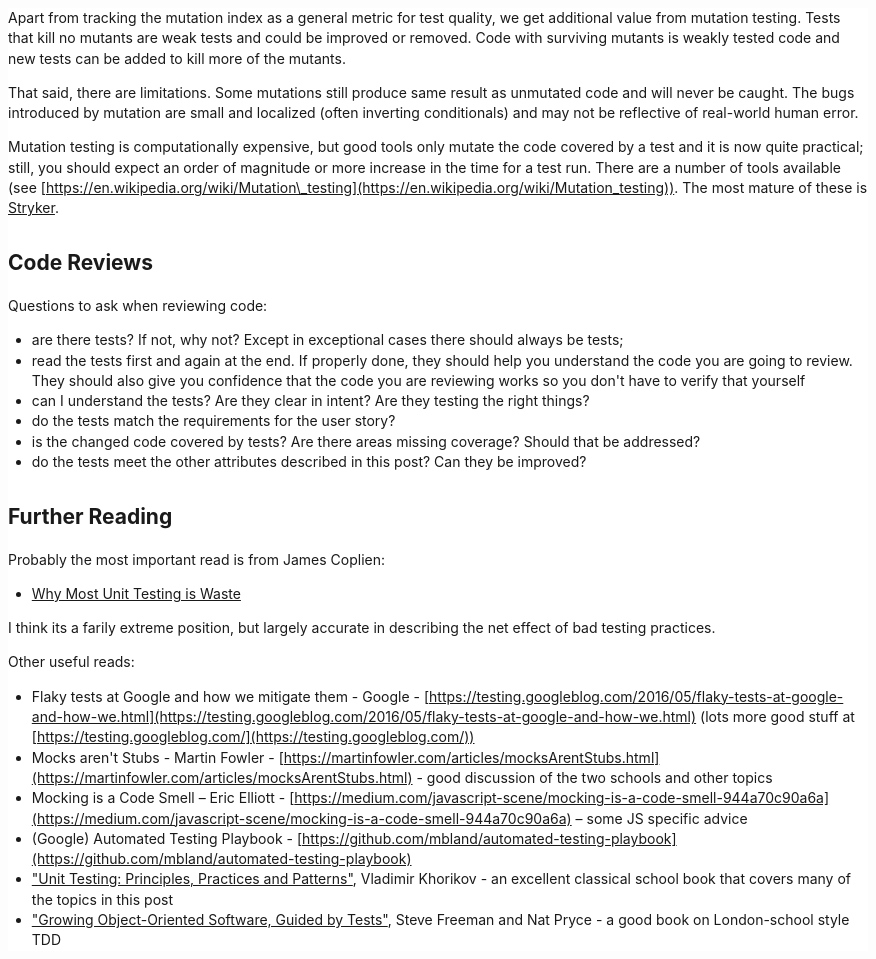 Apart from tracking the mutation index as a general metric for test quality, we get additional value from mutation testing. Tests that kill no mutants are weak tests and could be improved or removed. Code with surviving mutants is weakly tested code and new tests can be added to kill more of the mutants. 

That said, there are limitations. Some mutations still produce same result as unmutated code and will never be caught. The bugs introduced by mutation are small and localized (often inverting conditionals) and may not be reflective of real-world human error. 

Mutation testing is computationally expensive, but good tools only mutate the code covered by a test and it is now quite practical; still, you should expect an order of magnitude or more increase in the time for a test run. There are a number of tools available (see [https://en.wikipedia.org/wiki/Mutation\_testing](https://en.wikipedia.org/wiki/Mutation_testing)). The most mature of these is [Stryker](https://stryker-mutator.io/).    

## Code Reviews

Questions to ask when reviewing code:

- are there tests? If not, why not? Except in exceptional cases there should always be tests;
- read the tests first and again at the end. If properly done, they should help you understand the code you are going to review. They should also give you confidence that the code you are reviewing works so you don't have to verify that yourself
- can I understand the tests? Are they clear in intent? Are they testing the right things?
- do the tests match the requirements for the user story?
- is the changed code covered by tests? Are there areas missing coverage? Should that be addressed?
- do the tests meet the other attributes described in this post? Can they be improved?


## Further Reading

Probably the most important read is from James Coplien:

- [Why Most Unit Testing is Waste](https://rbcs-us.com/documents/Why-Most-Unit-Testing-is-Waste.pdf)

I think its a farily extreme position, but largely accurate in describing the net effect of bad testing practices.

Other useful reads:

- Flaky tests at Google and how we mitigate them - Google - [https://testing.googleblog.com/2016/05/flaky-tests-at-google-and-how-we.html](https://testing.googleblog.com/2016/05/flaky-tests-at-google-and-how-we.html) (lots more good stuff at [https://testing.googleblog.com/](https://testing.googleblog.com/))
- Mocks aren't Stubs - Martin Fowler - [https://martinfowler.com/articles/mocksArentStubs.html](https://martinfowler.com/articles/mocksArentStubs.html) - good discussion of the two schools and other topics
- Mocking is a Code Smell – Eric Elliott - [https://medium.com/javascript-scene/mocking-is-a-code-smell-944a70c90a6a](https://medium.com/javascript-scene/mocking-is-a-code-smell-944a70c90a6a) – some JS specific advice
- (Google) Automated Testing Playbook - [https://github.com/mbland/automated-testing-playbook](https://github.com/mbland/automated-testing-playbook)
- ["Unit Testing: Principles, Practices and Patterns"](https://amzn.to/3FJT6rm), Vladimir Khorikov - an excellent classical school book that covers many of the topics in this post
- ["Growing Object-Oriented Software, Guided by Tests"](https://amzn.to/3eCAXzY), Steve Freeman and Nat Pryce - a good book on London-school style TDD




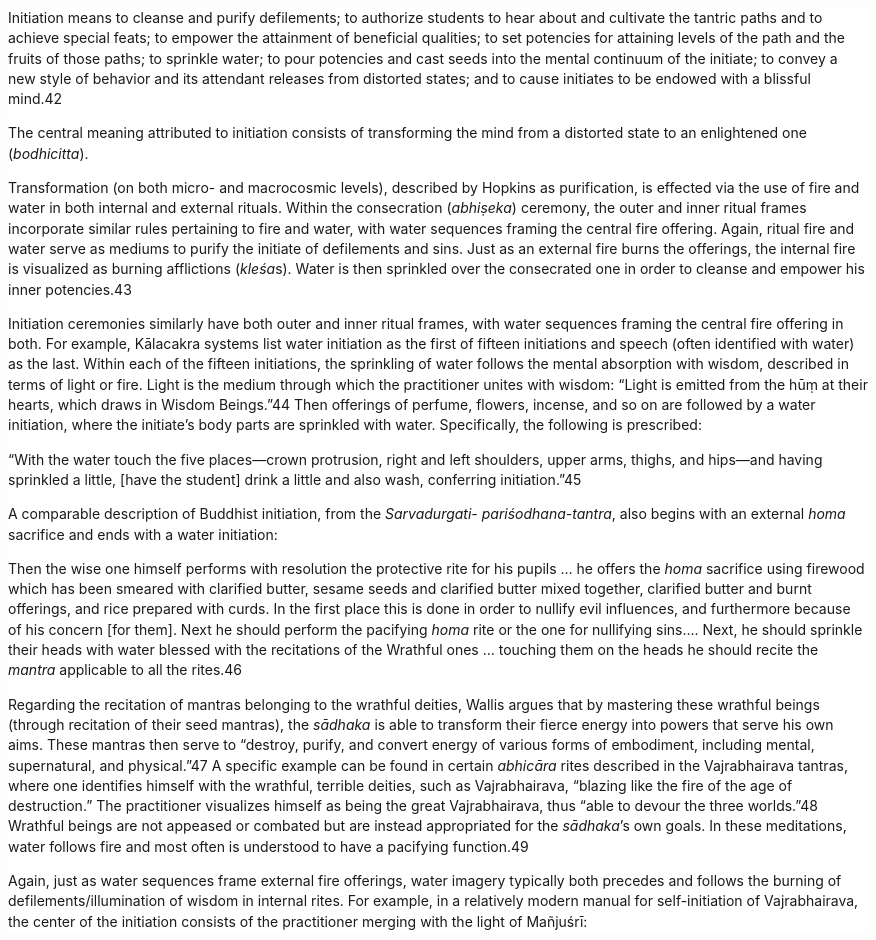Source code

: Initiation means to cleanse and purify defilements; to authorize students to hear about and cultivate the tantric paths and to achieve special feats; to empower the attainment of beneficial qualities; to set potencies for attaining levels of the path and the fruits of those paths; to sprinkle water; to pour potencies and cast seeds into the mental continuum of the initiate; to convey a new style of behavior and its attendant releases from distorted states; and to cause initiates to be endowed with a blissful mind.42

The central meaning attributed to initiation consists of transforming the mind from a distorted state to an enlightened one \(*bodhicitta*\).

Transformation \(on both micro- and macrocosmic levels\), described by Hopkins as purification, is effected via the use of fire and water in both internal and external rituals. Within the consecration \(*abhiṣeka*\) ceremony, the outer and inner ritual frames incorporate similar rules pertaining to fire and water, with water sequences framing the central fire offering. Again, ritual fire and water serve as mediums to purify the initiate of defilements and sins. Just as an external fire burns the offerings, the internal fire is visualized as burning afflictions \(*kleśa*s\). Water is then sprinkled over the consecrated one in order to cleanse and empower his inner potencies.43

Initiation ceremonies similarly have both outer and inner ritual frames, with water sequences framing the central fire offering in both. For example, Kālacakra systems list water initiation as the first of fifteen initiations and speech \(often identified with water\) as the last. Within each of the fifteen initiations, the sprinkling of water follows the mental absorption with wisdom, described in terms of light or fire. Light is the medium through which the practitioner unites with wisdom: “Light is emitted from the hūṃ at their hearts, which draws in Wisdom Beings.”44 Then offerings of perfume, flowers, incense, and so on are followed by a water initiation, where the initiate’s body parts are sprinkled with water. Specifically, the following is prescribed:

“With the water touch the five places—crown protrusion, right and left shoulders, upper arms, thighs, and hips—and having sprinkled a little, \[have the student\] drink a little and also wash, conferring initiation.”45

A comparable description of Buddhist initiation, from the *Sarvadurgati- pariśodhana-tantra*, also begins with an external *homa* sacrifice and ends with a water initiation:

Then the wise one himself performs with resolution the protective rite for his pupils … he offers the *homa* sacrifice using firewood which has been smeared with clarified butter, sesame seeds and clarified butter mixed together, clarified butter and burnt offerings, and rice prepared with curds. In the first place this is done in order to nullify evil influences, and furthermore because of his concern \[for them\]. Next he should perform the pacifying *homa* rite or the one for nullifying sins…. Next, he should sprinkle their heads with water blessed with the recitations of the Wrathful ones … touching them on the heads he should recite the *mantra* applicable to all the rites.46

Regarding the recitation of mantras belonging to the wrathful deities, Wallis argues that by mastering these wrathful beings \(through recitation of their seed mantras\), the *sādhaka* is able to transform their fierce energy into powers that serve his own aims. These mantras then serve to “destroy, purify, and convert energy of various forms of embodiment, including mental, supernatural, and physical.”47 A specific example can be found in certain *abhicāra* rites described in the Vajrabhairava tantras, where one identifies himself with the wrathful, terrible deities, such as Vajrabhairava, “blazing like the fire of the age of destruction.” The practitioner visualizes himself as being the great Vajrabhairava, thus “able to devour the three worlds.”48 Wrathful beings are not appeased or combated but are instead appropriated for the *sādhaka*’s own goals. In these meditations, water follows fire and most often is understood to have a pacifying function.49

Again, just as water sequences frame external fire offerings, water imagery typically both precedes and follows the burning of defilements/illumination of wisdom in internal rites. For example, in a relatively modern manual for self-initiation of Vajrabhairava, the center of the initiation consists of the practitioner merging with the light of Mañjuśrī:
################
= Task to carry out =
For each record above, write out every line exactly and skip the pictures.

= Solution to this problem =
 Apart from tracking the mutation index as a general metric for test quality, we get additional value from mutation testing. Tests that kill no mutants are weak tests and could be improved or removed. Code with surviving mutants is weakly tested code and new tests can be added to kill more of the mutants. 

That said, there are limitations. Some mutations still produce same result as unmutated code and will never be caught. The bugs introduced by mutation are small and localized (often inverting conditionals) and may not be reflective of real-world human error. 

Mutation testing is computationally expensive, but good tools only mutate the code covered by a test and it is now quite practical; still, you should expect an order of magnitude or more increase in the time for a test run. There are a number of tools available (see [https://en.wikipedia.org/wiki/Mutation\_testing](https://en.wikipedia.org/wiki/Mutation_testing)). The most mature of these is [Stryker](https://stryker-mutator.io/).    

## Code Reviews

Questions to ask when reviewing code:

- are there tests? If not, why not? Except in exceptional cases there should always be tests;
- read the tests first and again at the end. If properly done, they should help you understand the code you are going to review. They should also give you confidence that the code you are reviewing works so you don't have to verify that yourself
- can I understand the tests? Are they clear in intent? Are they testing the right things?
- do the tests match the requirements for the user story?
- is the changed code covered by tests? Are there areas missing coverage? Should that be addressed?
- do the tests meet the other attributes described in this post? Can they be improved?


## Further Reading

Probably the most important read is from James Coplien:

- [Why Most Unit Testing is Waste](https://rbcs-us.com/documents/Why-Most-Unit-Testing-is-Waste.pdf)

I think its a farily extreme position, but largely accurate in describing the net effect of bad testing practices.

Other useful reads:

- Flaky tests at Google and how we mitigate them - Google - [https://testing.googleblog.com/2016/05/flaky-tests-at-google-and-how-we.html](https://testing.googleblog.com/2016/05/flaky-tests-at-google-and-how-we.html) (lots more good stuff at [https://testing.googleblog.com/](https://testing.googleblog.com/))
- Mocks aren't Stubs - Martin Fowler - [https://martinfowler.com/articles/mocksArentStubs.html](https://martinfowler.com/articles/mocksArentStubs.html) - good discussion of the two schools and other topics
- Mocking is a Code Smell – Eric Elliott - [https://medium.com/javascript-scene/mocking-is-a-code-smell-944a70c90a6a](https://medium.com/javascript-scene/mocking-is-a-code-smell-944a70c90a6a) – some JS specific advice
- (Google) Automated Testing Playbook - [https://github.com/mbland/automated-testing-playbook](https://github.com/mbland/automated-testing-playbook)
- ["Unit Testing: Principles, Practices and Patterns"](https://amzn.to/3FJT6rm), Vladimir Khorikov - an excellent classical school book that covers many of the topics in this post
- ["Growing Object-Oriented Software, Guided by Tests"](https://amzn.to/3eCAXzY), Steve Freeman and Nat Pryce - a good book on London-school style TDD




Source code

: Initiation means to cleanse and purify defilements; to authorize students to hear about and cultivate the tantric paths and to achieve special feats; to empower the attainment of beneficial qualities; to set potencies for attaining levels of the path and the fruits of those paths; to sprinkle water; to pour potencies and cast seeds into the mental continuum of the initiate; to convey a new style of behavior and its attendant releases from distorted states; and to cause initiates to be endowed with a blissful mind.42

The central meaning attributed to initiation consists of transforming the mind from a distorted state to an enlightened one \(*bodhicitta*\).

Transformation \(on both micro- and macrocosmic levels\), described by Hopkins as purification, is effected via the use of fire and water in both internal and external rituals. Within the consecration \(*abhiṣeka*\) ceremony, the outer and inner ritual frames incorporate similar rules pertaining to fire and water, with water sequences framing the central fire offering. Again, ritual fire and water serve as mediums to purify the initiate of defilements and sins. Just as an external fire burns the offerings, the internal fire is visualized as burning afflictions \(*kleśa*s\). Water is then sprinkled over the consecrated one in order to cleanse and empower his inner potencies.43

Initiation ceremonies similarly have both outer and inner ritual frames, with water sequences framing the central fire offering in both. For example, Kālacakra systems list water initiation as the first of fifteen initiations and speech \(often identified with water\) as the last. Within each of the fifteen initiations, the sprinkling of water follows the mental absorption with wisdom, described in terms of light or fire. Light is the medium through which the practitioner unites with wisdom: “Light is emitted from the hūṃ at their hearts, which draws in Wisdom Beings.”44 Then offerings of perfume, flowers, incense, and so on are followed by a water initiation, where the initiate’s body parts are sprinkled with water. Specifically, the following is prescribed:

“With the water touch the five places—crown protrusion, right and left shoulders, upper arms, thighs, and hips—and having sprinkled a little, \[have the student\] drink a little and also wash, conferring initiation.”45

A comparable description of Buddhist initiation, from the *Sarvadurgati- pariśodhana-tantra*, also begins with an external *homa* sacrifice and ends with a water initiation:

Then the wise one himself performs with resolution the protective rite for his pupils … he offers the *homa* sacrifice using firewood which has been smeared with clarified butter, sesame seeds and clarified butter mixed together, clarified butter and burnt offerings, and rice prepared with curds. In the first place this is done in order to nullify evil influences, and furthermore because of his concern \[for them\]. Next he should perform the pacifying *homa* rite or the one for nullifying sins…. Next, he should sprinkle their heads with water blessed with the recitations of the Wrathful ones … touching them on the heads he should recite the *mantra* applicable to all the rites.46

Regarding the recitation of mantras belonging to the wrathful deities, Wallis argues that by mastering these wrathful beings \(through recitation of their seed mantras\), the *sādhaka* is able to transform their fierce energy into powers that serve his own aims. These mantras then serve to “destroy, purify, and convert energy of various forms of embodiment, including mental, supernatural, and physical.”47 A specific example can be found in certain *abhicāra* rites described in the Vajrabhairava tantras, where one identifies himself with the wrathful, terrible deities, such as Vajrabhairava, “blazing like the fire of the age of destruction.” The practitioner visualizes himself as being the great Vajrabhairava, thus “able to devour the three worlds.”48 Wrathful beings are not appeased or combated but are instead appropriated for the *sādhaka*’s own goals. In these meditations, water follows fire and most often is understood to have a pacifying function.49

Again, just as water sequences frame external fire offerings, water imagery typically both precedes and follows the burning of defilements/illumination of wisdom in internal rites. For example, in a relatively modern manual for self-initiation of Vajrabhairava, the center of the initiation consists of the practitioner merging with the light of Mañjuśrī:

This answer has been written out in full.